The New Learning Architect – a review
I’m very excited….. I’ve just received Clive Shepherd’s new book The New Learning Architect which is now available from Lulu and on the Kindle.
I’m going to be digesting Clive’s work over the next week or so and will post my own humble thoughts on it. In the meantime though, I thought it would be a good opportunity to re-introduce you to Clive’s Blended Learning Cookbook.
With the need to do more for less in this current economic climate businesses are increasingly coming under more and more pressure to continue to equip their workforce with the knowledge and skills to perform in difficult circumstances. Clive Shepherd’s book is an excellent place to start if you need some practical advice to provide more efficient learning and development solutions but at the same time, maintaining effective learning to take place.
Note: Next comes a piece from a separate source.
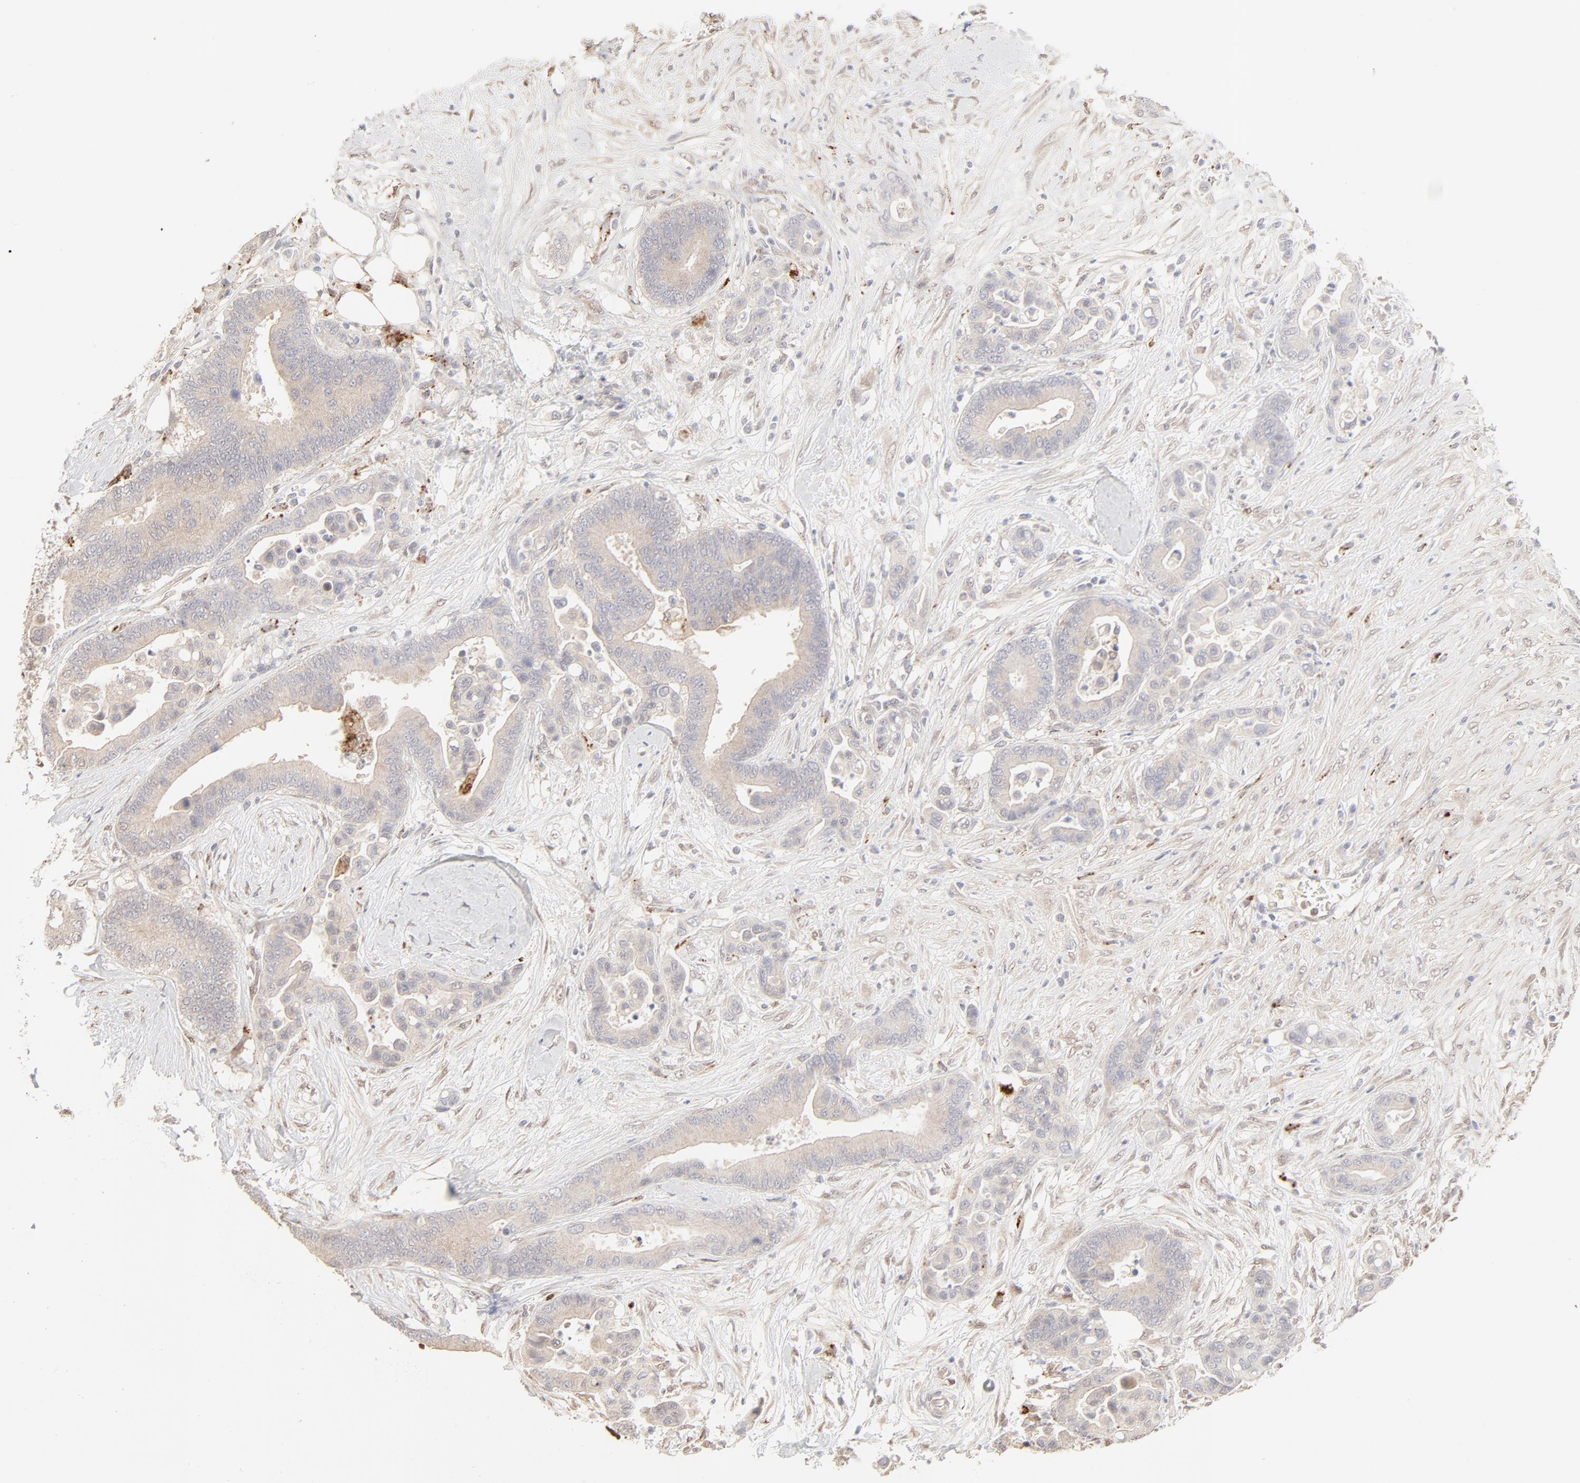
{"staining": {"intensity": "weak", "quantity": "25%-75%", "location": "cytoplasmic/membranous"}, "tissue": "colorectal cancer", "cell_type": "Tumor cells", "image_type": "cancer", "snomed": [{"axis": "morphology", "description": "Adenocarcinoma, NOS"}, {"axis": "topography", "description": "Colon"}], "caption": "An immunohistochemistry (IHC) photomicrograph of neoplastic tissue is shown. Protein staining in brown highlights weak cytoplasmic/membranous positivity in colorectal cancer (adenocarcinoma) within tumor cells.", "gene": "LGALS2", "patient": {"sex": "male", "age": 82}}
The book is a refreshingly clear explanation that cuts through the fog by determining exactly what blended learning really is. It is written with an unbiased view of media which so many others fail to do. It will open up a whole new range of opportunities to organisations that is beyond what we might call traditional training methods. After all, it’s about blended LEARNING not blended TRAINING.
What it doesn’t do, and rightly so, is insist that a blended solution HAS to include specific delivery methods to be a true blend; for example, blended learning isn’t just combining classroom and eLearning which is a common misconception.
What makes this book the most valuable asset to anyone involved in providing learning solutions, whether classroom designers, eLearning designers, trainers, managers, senior managers or freelancers is take you back to basics and keeps you focused on the learning rather than the media. Quality learning has too often taken a back seat in the struggle to find cheaper, quicker ways of delivering training. This book shows you how to keep the balance.
The reason it is a ‘cook book’ is that it gives a rich collection of real blended examples – or recipes to follow. There are plenty and I’m guessing there will be one that will be close to the situation you are currently facing. Even when we eventually rise out of the current downturn, The Blended Learning Cookbook will prove a useful, well-thumbed reference for its recipes.
Without having read Clive’s new book The New Learning Architect yet apart from the back cover and Clive’s own blog posts about it, I’m anticipating that it will take blended learning beyond formal training solutions to a more appropriate and integrated approach to development that reflects how we live and work today.